BEGIN LISTED RECORDS
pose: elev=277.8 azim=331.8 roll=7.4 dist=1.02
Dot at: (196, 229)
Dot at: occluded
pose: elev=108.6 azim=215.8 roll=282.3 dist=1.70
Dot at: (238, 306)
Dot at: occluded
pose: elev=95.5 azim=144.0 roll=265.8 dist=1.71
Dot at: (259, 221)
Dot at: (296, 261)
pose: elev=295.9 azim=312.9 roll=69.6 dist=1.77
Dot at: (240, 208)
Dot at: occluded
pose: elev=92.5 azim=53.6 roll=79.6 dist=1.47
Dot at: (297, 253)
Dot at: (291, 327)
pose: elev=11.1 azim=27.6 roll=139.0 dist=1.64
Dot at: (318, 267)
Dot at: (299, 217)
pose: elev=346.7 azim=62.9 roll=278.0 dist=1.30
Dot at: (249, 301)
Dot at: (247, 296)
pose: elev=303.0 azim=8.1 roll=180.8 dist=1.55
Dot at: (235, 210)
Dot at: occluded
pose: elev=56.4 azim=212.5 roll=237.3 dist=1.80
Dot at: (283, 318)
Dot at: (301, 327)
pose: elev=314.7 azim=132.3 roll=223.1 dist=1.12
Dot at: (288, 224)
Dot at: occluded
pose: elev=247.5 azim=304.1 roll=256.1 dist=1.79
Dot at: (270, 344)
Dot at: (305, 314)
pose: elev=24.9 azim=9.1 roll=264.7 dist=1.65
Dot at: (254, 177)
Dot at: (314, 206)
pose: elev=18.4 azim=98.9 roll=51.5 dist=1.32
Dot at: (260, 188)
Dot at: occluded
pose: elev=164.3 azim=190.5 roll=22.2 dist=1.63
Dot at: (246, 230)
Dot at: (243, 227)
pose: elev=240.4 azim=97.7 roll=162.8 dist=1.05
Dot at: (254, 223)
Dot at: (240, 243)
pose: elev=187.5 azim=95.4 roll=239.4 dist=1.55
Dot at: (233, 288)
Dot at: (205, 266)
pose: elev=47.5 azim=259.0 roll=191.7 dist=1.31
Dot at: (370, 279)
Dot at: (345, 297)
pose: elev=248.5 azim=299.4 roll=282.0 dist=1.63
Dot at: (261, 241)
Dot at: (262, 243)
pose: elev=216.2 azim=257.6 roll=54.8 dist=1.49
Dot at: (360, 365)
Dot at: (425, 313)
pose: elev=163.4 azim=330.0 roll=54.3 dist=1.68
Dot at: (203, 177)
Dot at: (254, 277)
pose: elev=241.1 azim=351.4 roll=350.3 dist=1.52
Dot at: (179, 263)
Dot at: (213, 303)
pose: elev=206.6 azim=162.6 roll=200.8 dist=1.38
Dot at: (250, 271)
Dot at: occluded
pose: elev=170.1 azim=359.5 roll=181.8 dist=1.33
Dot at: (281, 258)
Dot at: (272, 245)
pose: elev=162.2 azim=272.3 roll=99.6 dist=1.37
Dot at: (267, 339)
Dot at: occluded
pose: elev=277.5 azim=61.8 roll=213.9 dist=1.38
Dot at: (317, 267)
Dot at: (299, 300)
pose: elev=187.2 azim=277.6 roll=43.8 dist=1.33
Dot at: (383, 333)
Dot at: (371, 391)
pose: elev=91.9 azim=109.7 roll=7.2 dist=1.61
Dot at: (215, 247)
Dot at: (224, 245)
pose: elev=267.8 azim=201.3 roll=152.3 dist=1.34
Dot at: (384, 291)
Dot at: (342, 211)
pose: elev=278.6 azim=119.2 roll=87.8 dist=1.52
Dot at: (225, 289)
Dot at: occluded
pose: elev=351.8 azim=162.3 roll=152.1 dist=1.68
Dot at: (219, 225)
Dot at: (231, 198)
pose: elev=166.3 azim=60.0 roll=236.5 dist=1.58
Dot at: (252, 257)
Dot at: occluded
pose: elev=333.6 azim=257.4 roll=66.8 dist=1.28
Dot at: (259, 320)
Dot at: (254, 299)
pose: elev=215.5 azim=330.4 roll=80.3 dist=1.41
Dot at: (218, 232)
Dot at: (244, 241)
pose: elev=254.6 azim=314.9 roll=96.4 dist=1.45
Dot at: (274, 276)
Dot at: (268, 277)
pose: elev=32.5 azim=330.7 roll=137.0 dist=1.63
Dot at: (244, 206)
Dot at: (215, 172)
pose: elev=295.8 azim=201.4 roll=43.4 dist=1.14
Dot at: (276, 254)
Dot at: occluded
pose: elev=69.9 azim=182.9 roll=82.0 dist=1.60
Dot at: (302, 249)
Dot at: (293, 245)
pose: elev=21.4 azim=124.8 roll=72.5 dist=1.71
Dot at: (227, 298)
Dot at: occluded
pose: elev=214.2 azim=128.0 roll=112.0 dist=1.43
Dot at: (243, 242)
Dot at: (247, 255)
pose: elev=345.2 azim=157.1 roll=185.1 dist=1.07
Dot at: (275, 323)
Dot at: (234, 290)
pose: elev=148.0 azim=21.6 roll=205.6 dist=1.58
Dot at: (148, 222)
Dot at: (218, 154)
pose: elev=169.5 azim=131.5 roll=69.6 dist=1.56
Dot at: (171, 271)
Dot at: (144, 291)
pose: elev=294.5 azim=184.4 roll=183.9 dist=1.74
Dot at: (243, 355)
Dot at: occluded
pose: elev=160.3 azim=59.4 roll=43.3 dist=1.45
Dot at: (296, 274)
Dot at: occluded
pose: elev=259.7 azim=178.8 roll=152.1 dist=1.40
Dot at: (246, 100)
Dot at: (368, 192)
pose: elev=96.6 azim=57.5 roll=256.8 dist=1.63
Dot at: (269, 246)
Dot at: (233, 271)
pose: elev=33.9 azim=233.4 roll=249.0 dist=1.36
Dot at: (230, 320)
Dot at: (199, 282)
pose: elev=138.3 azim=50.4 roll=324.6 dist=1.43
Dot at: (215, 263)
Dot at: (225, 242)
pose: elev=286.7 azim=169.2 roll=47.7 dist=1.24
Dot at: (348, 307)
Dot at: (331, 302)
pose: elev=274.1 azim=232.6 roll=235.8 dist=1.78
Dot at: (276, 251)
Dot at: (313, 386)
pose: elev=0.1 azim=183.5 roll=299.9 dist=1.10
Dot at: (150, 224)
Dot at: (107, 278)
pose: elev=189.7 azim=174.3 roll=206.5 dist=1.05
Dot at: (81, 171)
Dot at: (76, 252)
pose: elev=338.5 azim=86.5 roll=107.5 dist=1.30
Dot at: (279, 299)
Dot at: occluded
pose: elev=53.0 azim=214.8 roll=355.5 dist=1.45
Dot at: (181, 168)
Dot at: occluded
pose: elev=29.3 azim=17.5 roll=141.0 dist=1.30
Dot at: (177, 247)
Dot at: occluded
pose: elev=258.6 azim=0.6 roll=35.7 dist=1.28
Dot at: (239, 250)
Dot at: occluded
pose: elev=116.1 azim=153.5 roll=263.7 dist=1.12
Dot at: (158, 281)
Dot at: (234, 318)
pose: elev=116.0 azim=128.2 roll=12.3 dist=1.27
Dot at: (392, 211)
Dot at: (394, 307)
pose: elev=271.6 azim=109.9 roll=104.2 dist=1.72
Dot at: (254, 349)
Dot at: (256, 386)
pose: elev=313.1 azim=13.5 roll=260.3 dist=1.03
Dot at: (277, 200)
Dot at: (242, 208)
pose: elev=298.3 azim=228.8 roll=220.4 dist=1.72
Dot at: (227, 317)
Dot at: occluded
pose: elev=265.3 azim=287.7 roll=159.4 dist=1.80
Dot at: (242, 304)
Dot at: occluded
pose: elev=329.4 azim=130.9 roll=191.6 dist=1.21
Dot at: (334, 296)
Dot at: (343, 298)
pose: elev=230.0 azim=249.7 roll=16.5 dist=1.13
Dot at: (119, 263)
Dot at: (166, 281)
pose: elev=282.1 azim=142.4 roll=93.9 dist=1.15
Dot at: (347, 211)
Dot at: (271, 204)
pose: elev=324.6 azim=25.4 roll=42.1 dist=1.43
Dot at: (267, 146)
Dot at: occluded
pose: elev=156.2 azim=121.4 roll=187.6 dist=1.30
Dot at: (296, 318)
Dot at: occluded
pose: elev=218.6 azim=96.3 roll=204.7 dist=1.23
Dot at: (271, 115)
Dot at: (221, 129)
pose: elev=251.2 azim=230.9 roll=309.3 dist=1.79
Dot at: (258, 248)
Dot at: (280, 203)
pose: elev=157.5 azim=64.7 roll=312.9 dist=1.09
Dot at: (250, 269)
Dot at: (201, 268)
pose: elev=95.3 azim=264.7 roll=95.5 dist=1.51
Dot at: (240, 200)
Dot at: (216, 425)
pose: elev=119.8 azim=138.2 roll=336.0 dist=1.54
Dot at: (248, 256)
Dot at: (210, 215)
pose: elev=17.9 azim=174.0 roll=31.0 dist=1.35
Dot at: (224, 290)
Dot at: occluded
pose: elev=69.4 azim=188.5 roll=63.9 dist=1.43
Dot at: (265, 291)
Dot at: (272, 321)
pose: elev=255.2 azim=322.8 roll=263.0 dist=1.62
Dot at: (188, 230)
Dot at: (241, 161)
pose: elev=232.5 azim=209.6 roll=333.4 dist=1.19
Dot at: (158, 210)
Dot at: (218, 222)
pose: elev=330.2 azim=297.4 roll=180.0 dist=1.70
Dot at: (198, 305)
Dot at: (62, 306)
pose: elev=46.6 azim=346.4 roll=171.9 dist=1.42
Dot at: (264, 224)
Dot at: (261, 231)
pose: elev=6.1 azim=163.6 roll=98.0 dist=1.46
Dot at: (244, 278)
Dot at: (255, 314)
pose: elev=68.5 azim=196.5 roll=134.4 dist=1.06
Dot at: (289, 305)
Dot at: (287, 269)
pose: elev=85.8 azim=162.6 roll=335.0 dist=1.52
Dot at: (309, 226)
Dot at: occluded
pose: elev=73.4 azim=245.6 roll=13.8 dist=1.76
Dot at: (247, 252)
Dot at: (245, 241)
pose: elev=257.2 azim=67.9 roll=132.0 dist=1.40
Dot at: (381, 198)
END LISTED RECORDS
--- YOUR INSTRUCTIONS ---
Reproduce the records above verbatim, from the line with "pose: elev=119.8 azim=138.2" to the line with "Dot at: (62, 306)", including both of those lines.

--- OUTPUT FOR THIS EXERCISE ---
pose: elev=119.8 azim=138.2 roll=336.0 dist=1.54
Dot at: (248, 256)
Dot at: (210, 215)
pose: elev=17.9 azim=174.0 roll=31.0 dist=1.35
Dot at: (224, 290)
Dot at: occluded
pose: elev=69.4 azim=188.5 roll=63.9 dist=1.43
Dot at: (265, 291)
Dot at: (272, 321)
pose: elev=255.2 azim=322.8 roll=263.0 dist=1.62
Dot at: (188, 230)
Dot at: (241, 161)
pose: elev=232.5 azim=209.6 roll=333.4 dist=1.19
Dot at: (158, 210)
Dot at: (218, 222)
pose: elev=330.2 azim=297.4 roll=180.0 dist=1.70
Dot at: (198, 305)
Dot at: (62, 306)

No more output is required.